Aaryan is one of the highest paid actors in India. He was placed eighth in The Times of Indias listing of the country's most desirable men of 2018. He held the 12th spot in the next two years. In 2019, he appeared in Forbes Indias Celebrity 100 list, ranking 67th with an estimated annual income of ₹103.8 million. In 2020, Eastern Eye featured him in their listing of the dynamic dozen for the decade. In 2021, he ranked 20th in Duff & Phelps's listing of the country's most valuable celebrity brands. In 2022, he was ranked 15th in GQ India's "30 most influential young Indians" list.

== Filmography ==
=== Films ===

| Year | Title | Role | Notes | Ref. |
| 2011 | Pyaar Ka Punchnama | Rajat "Rajjo" Mridul |  |  |
| 2013 | Akaash Vani | Akaash Kapoor |  |  |
| 2014 | Kaanchi: The Unbreakable | Binda Singh |  |  |
| 2015 | Pyaar Ka Punchnama 2 | Anshul "Gogo" Sharma |  |  |
| 2016 | Silvat | Anwar Khan | Short film |  |
| 2017 | Guest iin London | Aryan Shergill |  |  |
| 2018 | Sonu Ke Titu Ki Sweety | Sonu Sharma |  |  |
| 2019 | Luka Chuppi | Vinod "Guddu" Shukla |  |  |
| Pati Patni Aur Woh | Abhinav "Chintu" Tyagi |  |  |
| 2020 | Love Aaj Kal | Veer Taneja / Raghuvendra "Raghu" Singh |  |  |
| 2021 | Dhamaka | Arjun Pathak |  |  |
| 2022 | Bhool Bhulaiyaa 2 | Ruhan "Rooh Baba" Randhawa |  |  |
| Freddy | Dr.
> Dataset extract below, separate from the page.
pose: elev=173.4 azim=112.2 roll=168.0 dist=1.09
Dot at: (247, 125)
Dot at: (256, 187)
Freddy Ginwala |  |  |
| 2023 | Shehzada | Bantu | Also producer |  |
| Tu Jhoothi Main Makkaar | Rahul | Cameo appearance |  |
| Satyaprem Ki Katha | Satyaprem "Sattu" Narayan |  |  |
| 2024 | Chandu Champion | Murlikant Petkar |  |  |
| Bhool Bhulaiyaa 3 | Ruhan "Rooh Baba" Randhawa / Debendranath |  |  |
| 2025 | Tu Meri Main Tera Main Tera Tu Meri | Rehaan "Ray" Mehra |  |  |
| 2026 | Untitled Anurag Basu's film † | TBA | Filming |  |
| 2027 | Naagzilla † | Preyamvadeshwar Pyare Chand | Post-production |  |
| Untitled Kabir Khan film † | TBA | Filming |  |
| Captain India † | TBA | Filming |  |

Key
| † | Denotes films that have not yet been released |

=== Television ===

| Year | Title | Role | Notes | Ref. |
| 2018 | 19th IIFA Awards | Co-host |  |  |
| 2019 | 2019 Zee Cine Awards |  |  |
| 2022 | Masaba Masaba | Dr. K | Cameo |  |
| 2025 | 25th IIFA Awards | Co-host |  |  |

=== Music videos ===

| Year | Title | Role | Singer | Ref. |
| 2020 | "Muskurayega India" | Himself | Vishal Mishra |  |
| "Nachunga Aise" | Arya | Millind Gaba |  |

== Awards and nominations ==

Aaryan holds the National Film Award for Best Actor and Filmfare Award for Best Actor for Chandu Champion He has received a Filmfare nomination in the Best Actor category for Bhool Bhulaiyaa 2 and two IIFA nominations in the Best Actor category for both his Bhool Bhulaiyaa franchise films, of which he won for Bhool Bhulaiyaa 3.